▶ [PROBLEM DETAILS] Through the last line of the material below, starting at the line with "- form validations: formik hooks", return every line exactly and only those.

* * * * * * * * *

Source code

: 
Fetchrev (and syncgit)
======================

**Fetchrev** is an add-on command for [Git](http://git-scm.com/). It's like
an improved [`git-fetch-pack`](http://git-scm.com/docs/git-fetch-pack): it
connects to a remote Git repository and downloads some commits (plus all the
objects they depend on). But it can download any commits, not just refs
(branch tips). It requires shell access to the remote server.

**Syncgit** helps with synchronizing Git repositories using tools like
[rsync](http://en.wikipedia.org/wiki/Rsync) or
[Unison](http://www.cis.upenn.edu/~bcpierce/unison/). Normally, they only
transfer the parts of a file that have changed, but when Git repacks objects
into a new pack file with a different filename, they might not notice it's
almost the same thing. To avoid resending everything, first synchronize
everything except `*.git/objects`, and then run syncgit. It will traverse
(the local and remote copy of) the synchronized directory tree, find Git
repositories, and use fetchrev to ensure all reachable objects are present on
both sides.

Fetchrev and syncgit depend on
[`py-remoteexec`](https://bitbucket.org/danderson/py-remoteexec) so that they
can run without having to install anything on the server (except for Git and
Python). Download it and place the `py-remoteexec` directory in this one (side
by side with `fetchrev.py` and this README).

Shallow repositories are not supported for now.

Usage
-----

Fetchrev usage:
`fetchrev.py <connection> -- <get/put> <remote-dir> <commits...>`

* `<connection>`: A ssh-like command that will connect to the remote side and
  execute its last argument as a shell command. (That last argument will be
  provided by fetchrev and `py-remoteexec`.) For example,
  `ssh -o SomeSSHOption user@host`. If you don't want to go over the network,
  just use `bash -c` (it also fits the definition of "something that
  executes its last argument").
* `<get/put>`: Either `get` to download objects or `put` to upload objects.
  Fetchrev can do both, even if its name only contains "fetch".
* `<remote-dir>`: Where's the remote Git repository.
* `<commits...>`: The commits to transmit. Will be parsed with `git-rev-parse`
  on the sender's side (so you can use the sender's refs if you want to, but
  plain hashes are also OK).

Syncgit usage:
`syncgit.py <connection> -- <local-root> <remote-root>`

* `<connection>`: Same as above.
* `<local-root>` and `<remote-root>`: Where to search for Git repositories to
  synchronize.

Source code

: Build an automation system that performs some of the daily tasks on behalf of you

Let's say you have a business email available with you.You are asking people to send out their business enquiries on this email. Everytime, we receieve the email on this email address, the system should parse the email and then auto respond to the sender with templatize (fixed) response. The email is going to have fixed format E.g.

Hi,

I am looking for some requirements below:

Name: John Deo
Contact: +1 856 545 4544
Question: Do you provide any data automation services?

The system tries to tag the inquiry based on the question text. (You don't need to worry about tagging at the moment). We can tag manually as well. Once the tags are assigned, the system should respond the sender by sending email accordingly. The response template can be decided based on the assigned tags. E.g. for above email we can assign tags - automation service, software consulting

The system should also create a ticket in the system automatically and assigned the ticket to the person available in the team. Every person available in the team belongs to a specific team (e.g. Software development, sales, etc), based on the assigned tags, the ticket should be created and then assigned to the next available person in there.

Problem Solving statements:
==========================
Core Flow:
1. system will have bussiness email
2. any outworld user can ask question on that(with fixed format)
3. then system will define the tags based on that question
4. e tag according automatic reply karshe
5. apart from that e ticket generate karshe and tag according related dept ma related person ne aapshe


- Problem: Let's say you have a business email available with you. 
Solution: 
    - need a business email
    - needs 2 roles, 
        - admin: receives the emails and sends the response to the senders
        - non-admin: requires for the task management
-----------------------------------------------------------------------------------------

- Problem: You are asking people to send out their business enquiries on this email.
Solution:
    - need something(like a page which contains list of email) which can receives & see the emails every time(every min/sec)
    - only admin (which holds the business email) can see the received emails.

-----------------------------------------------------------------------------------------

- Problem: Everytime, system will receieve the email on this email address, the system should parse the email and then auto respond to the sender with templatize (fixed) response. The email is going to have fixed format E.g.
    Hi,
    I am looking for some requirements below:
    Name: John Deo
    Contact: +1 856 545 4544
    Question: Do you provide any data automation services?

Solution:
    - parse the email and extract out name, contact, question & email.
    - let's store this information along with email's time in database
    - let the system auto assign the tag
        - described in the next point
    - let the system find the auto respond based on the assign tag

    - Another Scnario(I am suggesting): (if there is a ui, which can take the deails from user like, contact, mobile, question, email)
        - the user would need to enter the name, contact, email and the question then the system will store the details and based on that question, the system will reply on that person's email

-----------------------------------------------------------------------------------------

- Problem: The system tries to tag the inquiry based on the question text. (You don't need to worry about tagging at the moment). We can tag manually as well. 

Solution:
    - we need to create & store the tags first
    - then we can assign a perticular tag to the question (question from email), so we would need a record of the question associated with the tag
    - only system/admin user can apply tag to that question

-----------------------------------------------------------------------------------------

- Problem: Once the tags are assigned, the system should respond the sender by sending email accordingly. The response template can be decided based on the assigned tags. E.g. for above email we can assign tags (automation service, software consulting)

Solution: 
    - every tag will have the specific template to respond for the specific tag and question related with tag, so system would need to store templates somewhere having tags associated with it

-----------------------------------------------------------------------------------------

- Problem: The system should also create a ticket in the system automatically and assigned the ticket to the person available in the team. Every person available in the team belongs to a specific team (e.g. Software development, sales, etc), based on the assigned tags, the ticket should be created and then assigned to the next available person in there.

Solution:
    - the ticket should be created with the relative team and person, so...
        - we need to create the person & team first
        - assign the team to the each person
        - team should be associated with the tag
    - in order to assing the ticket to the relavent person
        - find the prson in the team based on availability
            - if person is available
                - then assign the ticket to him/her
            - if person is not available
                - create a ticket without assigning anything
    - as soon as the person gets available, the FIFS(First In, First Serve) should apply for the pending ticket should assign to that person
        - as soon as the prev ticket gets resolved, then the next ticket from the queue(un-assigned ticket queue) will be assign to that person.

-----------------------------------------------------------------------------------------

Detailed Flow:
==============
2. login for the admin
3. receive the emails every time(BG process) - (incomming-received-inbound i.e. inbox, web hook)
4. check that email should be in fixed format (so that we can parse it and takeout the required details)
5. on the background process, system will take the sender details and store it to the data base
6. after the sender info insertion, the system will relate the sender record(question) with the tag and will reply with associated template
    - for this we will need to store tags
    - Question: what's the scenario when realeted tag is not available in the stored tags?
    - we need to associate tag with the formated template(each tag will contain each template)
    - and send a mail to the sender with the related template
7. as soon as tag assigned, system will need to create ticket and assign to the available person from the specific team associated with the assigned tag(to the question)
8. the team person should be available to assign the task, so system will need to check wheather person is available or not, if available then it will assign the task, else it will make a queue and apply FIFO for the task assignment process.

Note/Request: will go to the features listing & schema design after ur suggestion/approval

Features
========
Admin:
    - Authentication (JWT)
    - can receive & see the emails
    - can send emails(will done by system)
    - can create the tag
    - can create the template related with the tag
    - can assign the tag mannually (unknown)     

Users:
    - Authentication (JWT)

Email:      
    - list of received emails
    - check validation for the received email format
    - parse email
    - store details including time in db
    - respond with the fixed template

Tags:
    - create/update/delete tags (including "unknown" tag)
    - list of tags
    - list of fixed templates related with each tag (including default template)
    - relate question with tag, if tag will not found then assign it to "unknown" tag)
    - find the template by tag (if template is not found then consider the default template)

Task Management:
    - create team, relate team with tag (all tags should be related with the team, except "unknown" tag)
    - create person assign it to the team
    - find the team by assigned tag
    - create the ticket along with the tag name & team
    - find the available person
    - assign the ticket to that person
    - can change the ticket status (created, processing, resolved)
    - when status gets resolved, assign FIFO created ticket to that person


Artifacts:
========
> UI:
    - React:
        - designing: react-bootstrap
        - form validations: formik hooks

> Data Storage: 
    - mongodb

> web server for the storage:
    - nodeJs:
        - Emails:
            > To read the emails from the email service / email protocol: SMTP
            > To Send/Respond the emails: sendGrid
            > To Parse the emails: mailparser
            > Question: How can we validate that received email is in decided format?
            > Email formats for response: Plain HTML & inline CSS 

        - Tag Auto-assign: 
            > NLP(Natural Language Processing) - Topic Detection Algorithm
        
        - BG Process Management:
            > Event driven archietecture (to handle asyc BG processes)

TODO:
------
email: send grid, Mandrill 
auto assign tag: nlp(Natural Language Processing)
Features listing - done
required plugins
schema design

* * * * * * * * *

▶ [ANSWER SECTION]
        - form validations: formik hooks

> Data Storage: 
    - mongodb

> web server for the storage:
    - nodeJs:
        - Emails:
            > To read the emails from the email service / email protocol: SMTP
            > To Send/Respond the emails: sendGrid
            > To Parse the emails: mailparser
            > Question: How can we validate that received email is in decided format?
            > Email formats for response: Plain HTML & inline CSS 

        - Tag Auto-assign: 
            > NLP(Natural Language Processing) - Topic Detection Algorithm
        
        - BG Process Management:
            > Event driven archietecture (to handle asyc BG processes)

TODO:
------
email: send grid, Mandrill 
auto assign tag: nlp(Natural Language Processing)
Features listing - done
required plugins
schema design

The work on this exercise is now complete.